He shook his head doubtfully. "I couldn't say—it's not mine, you know. One of Hensler's—he's our best biology man. I don't know what it is exactly that he's doing at present—some sort of research work, no doubt. The cats and rats are all his—I've only got the mice."

"And all they have to do," I said, anxious at any cost to reduce the tension of the atmosphere, "is to feed well and propagate their species. You can't really call them unlucky."

But she said nothing; she didn't even smile. And then, by the very greatest of good fortune, he had to rush away to a six o'clock lecture. We hadn't expected she would stay so long, and when the hour came he made rather abrupt apologies and left her in my charge. Her good-bye, as she shook hands with him, was hardly audible.

VI

We went back to his room, Mrs. Severn and I, and sat by the fire. She brought the cat with her, and all the while we were talking it sat on her knee and purred contentedly. After I had offered her a cigarette and lit it for her, she asked suddenly: "Do you think you understand him?"

"I certainly don't think I do," I answered. "But I've been wondering all the time if you did."

"Why me?"

"Because he tells you more in five minutes than he'd tell me in five years."

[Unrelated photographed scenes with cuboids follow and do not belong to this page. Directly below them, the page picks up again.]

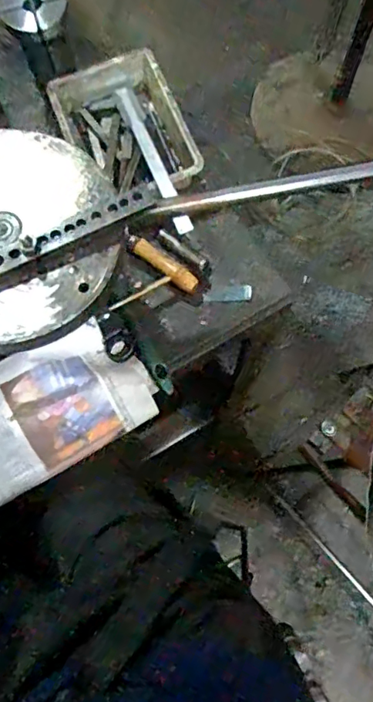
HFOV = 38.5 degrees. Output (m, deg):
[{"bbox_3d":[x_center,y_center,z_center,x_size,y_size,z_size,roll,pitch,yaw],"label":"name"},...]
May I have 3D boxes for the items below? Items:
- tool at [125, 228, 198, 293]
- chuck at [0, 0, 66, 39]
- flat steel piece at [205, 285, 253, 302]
[{"bbox_3d":[-0.028,-0.091,0.553,0.090,0.017,0.020,34,75,11],"label":"tool"},{"bbox_3d":[-0.160,-0.359,0.561,0.068,0.048,0.038,-11,72,-3],"label":"chuck"},{"bbox_3d":[0.043,-0.058,0.551,0.048,0.006,0.016,-5,83,2],"label":"flat steel piece"}]

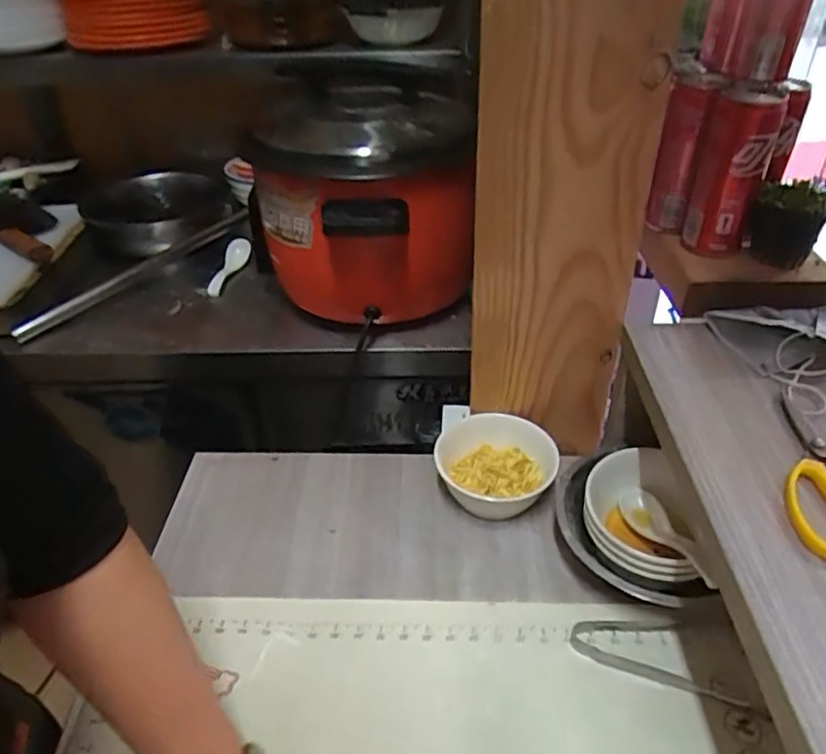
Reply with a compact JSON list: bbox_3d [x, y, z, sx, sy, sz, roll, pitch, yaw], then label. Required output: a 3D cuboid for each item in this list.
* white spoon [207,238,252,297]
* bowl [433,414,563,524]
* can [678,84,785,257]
[{"bbox_3d":[-0.296,-0.172,1.004,0.040,0.030,0.119,11,56,19],"label":"white spoon"},{"bbox_3d":[0.085,0.100,0.655,0.118,0.065,0.114,-2,36,2],"label":"bowl"},{"bbox_3d":[0.298,-0.189,0.595,0.062,0.144,0.055,15,39,21],"label":"can"}]

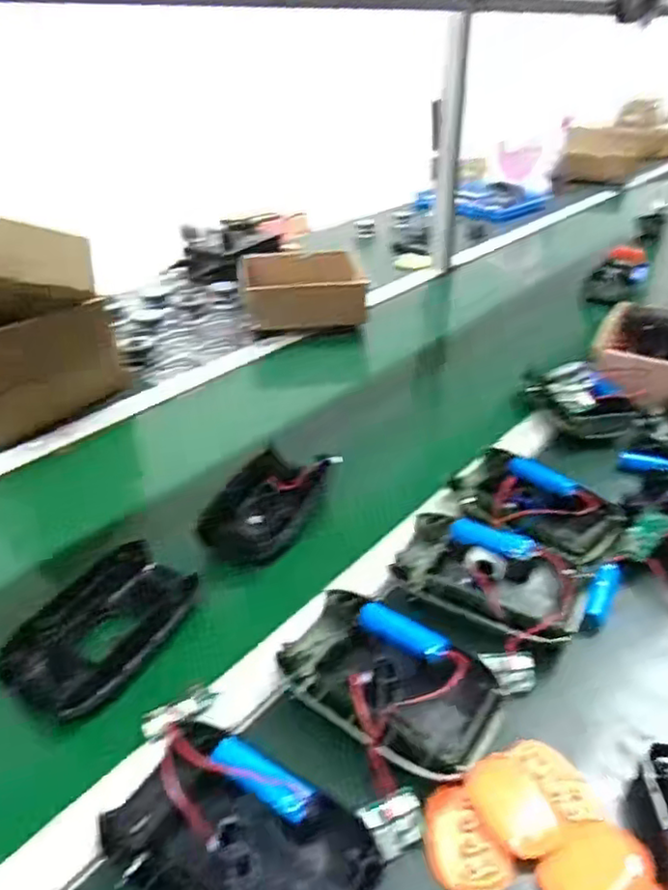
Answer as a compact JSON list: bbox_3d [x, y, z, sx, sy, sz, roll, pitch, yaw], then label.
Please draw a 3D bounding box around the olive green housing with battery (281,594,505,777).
[{"bbox_3d":[0.036,0.170,0.460,0.154,0.041,0.104,21,39,29],"label":"olive green housing with battery"}]

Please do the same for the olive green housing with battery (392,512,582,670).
[{"bbox_3d":[0.130,0.114,0.550,0.159,0.037,0.113,21,38,29],"label":"olive green housing with battery"}]

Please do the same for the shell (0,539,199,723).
[{"bbox_3d":[-0.184,0.139,0.516,0.088,0.034,0.156,14,35,20],"label":"shell"}]

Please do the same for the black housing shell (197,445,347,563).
[{"bbox_3d":[-0.068,0.055,0.665,0.099,0.051,0.143,14,36,21],"label":"black housing shell"}]

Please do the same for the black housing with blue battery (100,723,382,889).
[{"bbox_3d":[-0.055,0.233,0.370,0.156,0.040,0.098,21,39,29],"label":"black housing with blue battery"}]

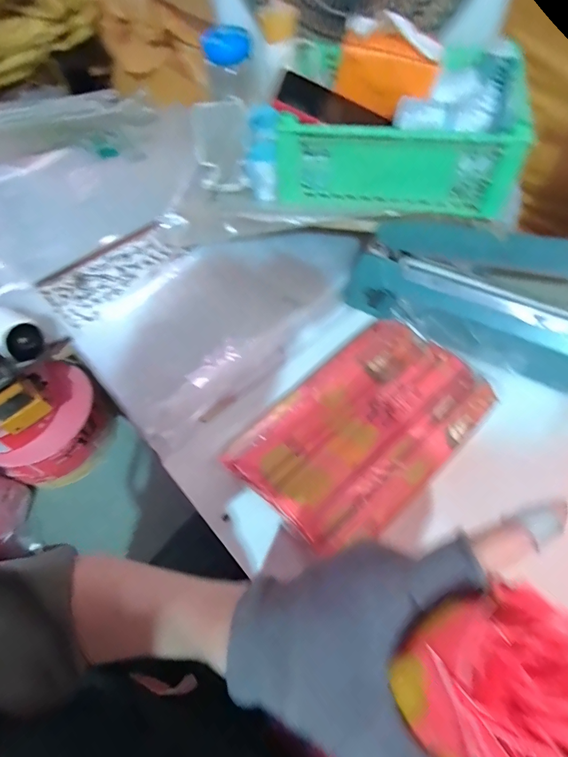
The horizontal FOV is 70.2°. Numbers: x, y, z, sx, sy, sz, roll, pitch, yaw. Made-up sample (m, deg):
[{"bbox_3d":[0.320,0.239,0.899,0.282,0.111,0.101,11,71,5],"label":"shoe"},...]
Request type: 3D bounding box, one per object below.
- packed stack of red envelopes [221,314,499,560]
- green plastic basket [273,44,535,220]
[{"bbox_3d":[0.086,0.051,0.457,0.274,0.048,0.176,-39,66,-19],"label":"packed stack of red envelopes"},{"bbox_3d":[0.144,-0.315,0.520,0.280,0.119,0.164,9,61,7],"label":"green plastic basket"}]

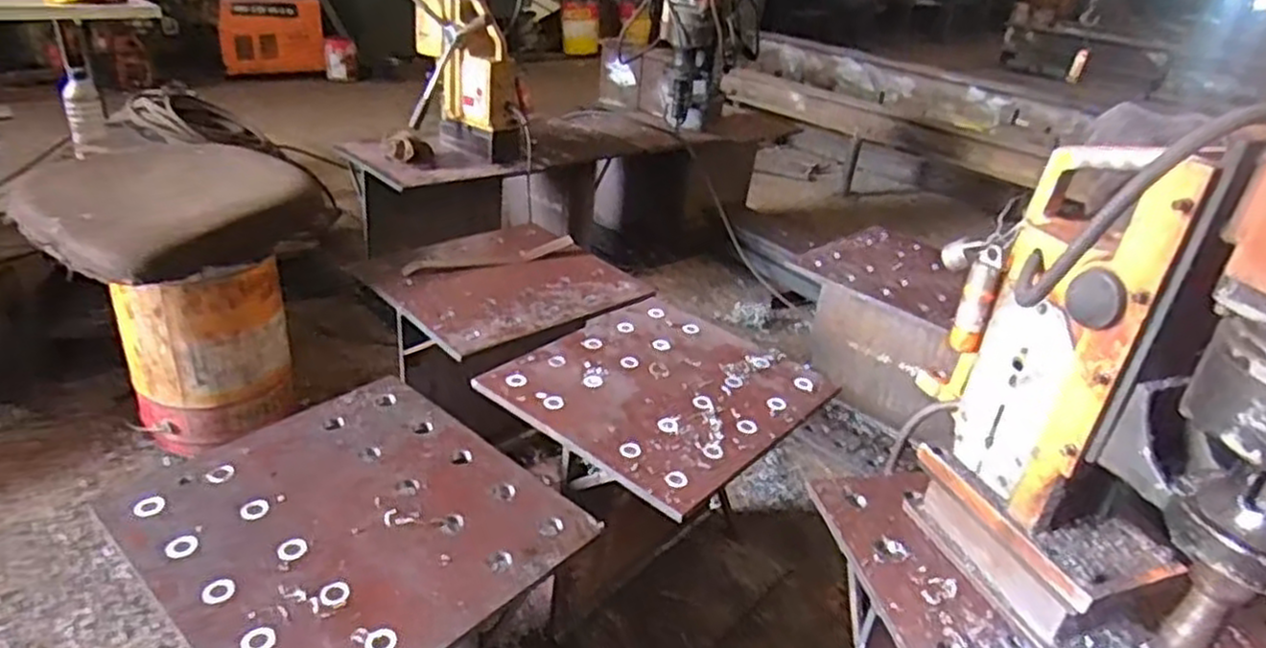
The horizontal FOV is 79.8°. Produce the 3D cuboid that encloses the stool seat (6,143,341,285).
[{"bbox_3d":[-0.757,-0.200,1.270,0.345,0.093,0.411,24,33,29],"label":"stool seat"}]

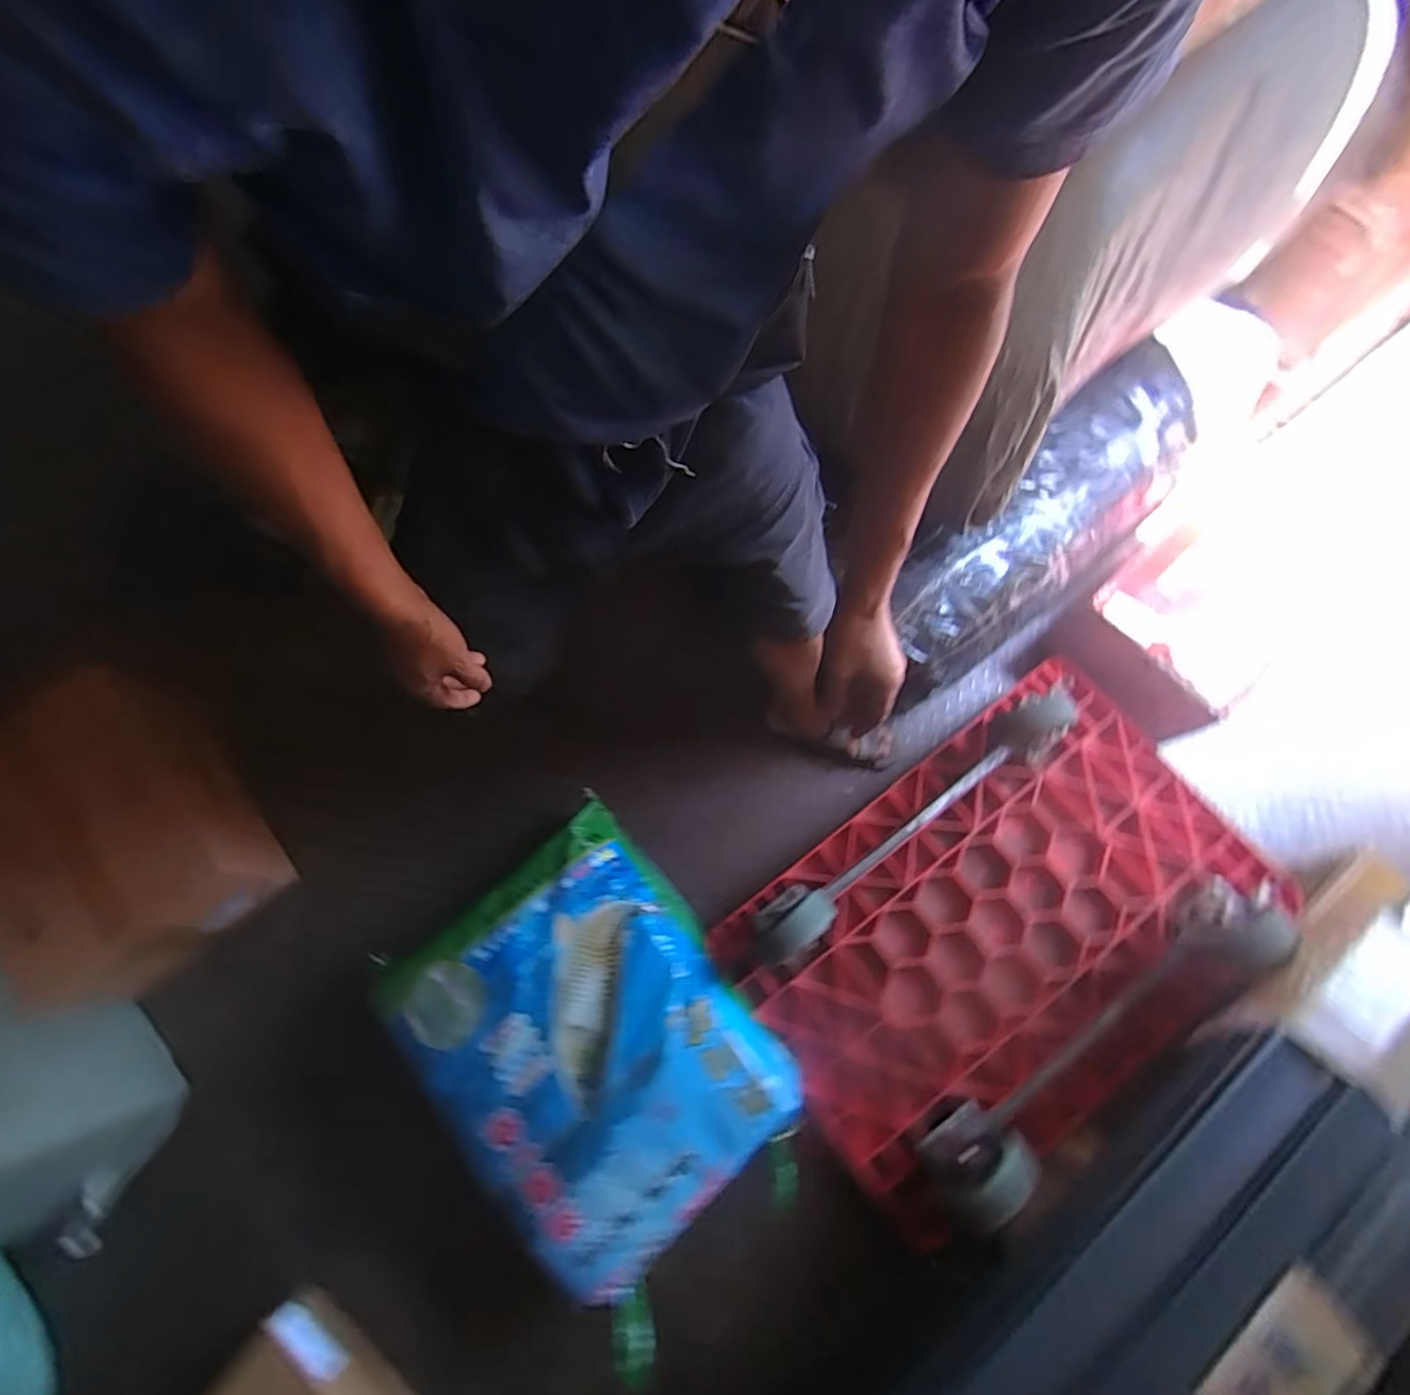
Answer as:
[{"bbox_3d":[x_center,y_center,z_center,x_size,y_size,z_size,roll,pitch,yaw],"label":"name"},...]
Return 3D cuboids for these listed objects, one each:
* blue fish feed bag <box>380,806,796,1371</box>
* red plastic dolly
[{"bbox_3d":[-0.165,0.578,1.041,0.473,0.109,0.686,-40,75,-14],"label":"blue fish feed bag"},{"bbox_3d":[0.526,0.382,1.128,0.917,0.201,0.576,-35,74,-12],"label":"red plastic dolly"}]

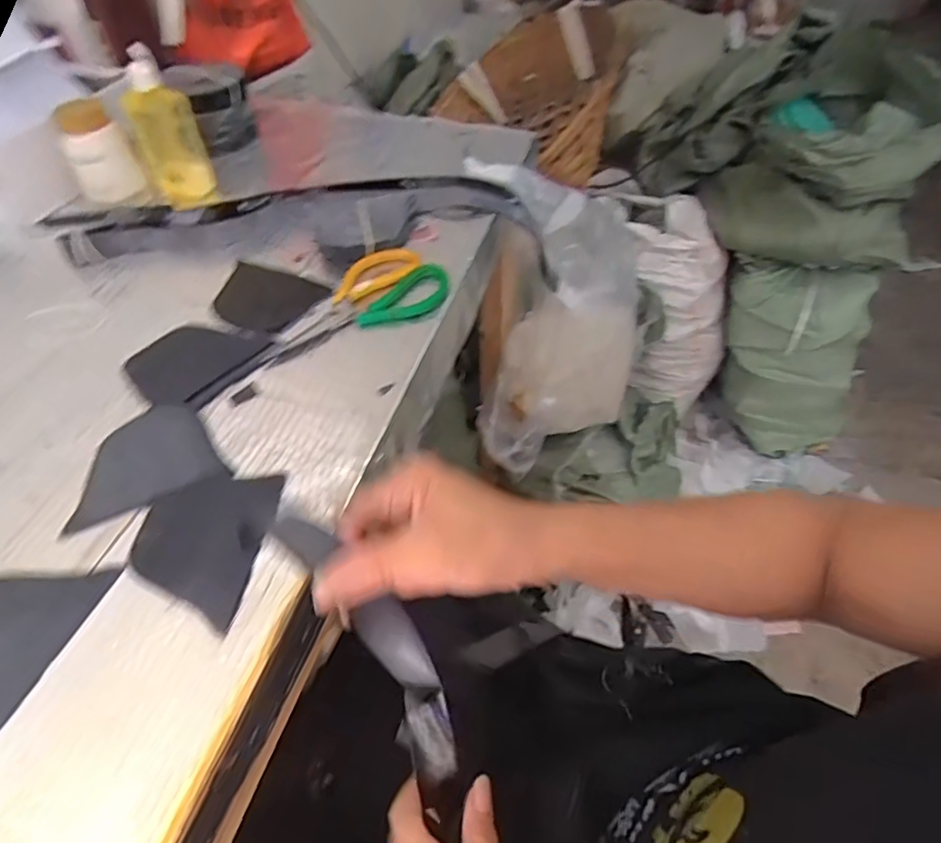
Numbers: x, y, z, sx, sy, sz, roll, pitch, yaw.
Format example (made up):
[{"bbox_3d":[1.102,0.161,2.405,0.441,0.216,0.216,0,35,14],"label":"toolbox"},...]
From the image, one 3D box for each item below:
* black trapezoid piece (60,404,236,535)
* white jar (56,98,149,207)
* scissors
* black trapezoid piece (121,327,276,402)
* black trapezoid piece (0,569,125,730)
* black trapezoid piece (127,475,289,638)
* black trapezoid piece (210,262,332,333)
[{"bbox_3d":[-0.242,0.027,0.420,0.100,0.004,0.083,-23,54,-17],"label":"black trapezoid piece"},{"bbox_3d":[-0.418,-0.306,0.641,0.068,0.091,0.056,-27,55,-20],"label":"white jar"},{"bbox_3d":[-0.110,-0.112,0.541,0.193,0.016,0.080,-33,57,-24],"label":"scissors"},{"bbox_3d":[-0.250,-0.060,0.512,0.082,0.007,0.107,33,58,24],"label":"black trapezoid piece"},{"bbox_3d":[-0.293,0.133,0.357,0.082,0.004,0.106,14,52,12],"label":"black trapezoid piece"},{"bbox_3d":[-0.188,0.080,0.397,0.087,0.009,0.109,5,51,3],"label":"black trapezoid piece"},{"bbox_3d":[-0.204,-0.123,0.564,0.104,0.008,0.083,22,56,16],"label":"black trapezoid piece"}]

She half smiled. "That's true. In some ways I can twist him round my little finger.... But in other ways he's just rock—solid rock—don't you feel that?" She caressed the cat and went on: "I'm not a sentimentalist. I don't believe it's a sin to experiment on animals if by doing so you have a chance of benefiting human lives, and I'm not so absurd as to believe that vivisectors are all sadists. So it isn't anything to do with that.... But, all the same, I feel that he's not human. I don't mean that he's inhuman. I mean that he's just unhuman—the humanity in him hasn't ever yet been stirred. He just lives for that high ideal—at two hundred a year. It's splendid, I know, but from a woman's point of view, at any rate, it's just a shade unsatisfactory."

"I don't suppose he ever considers the woman's point of view."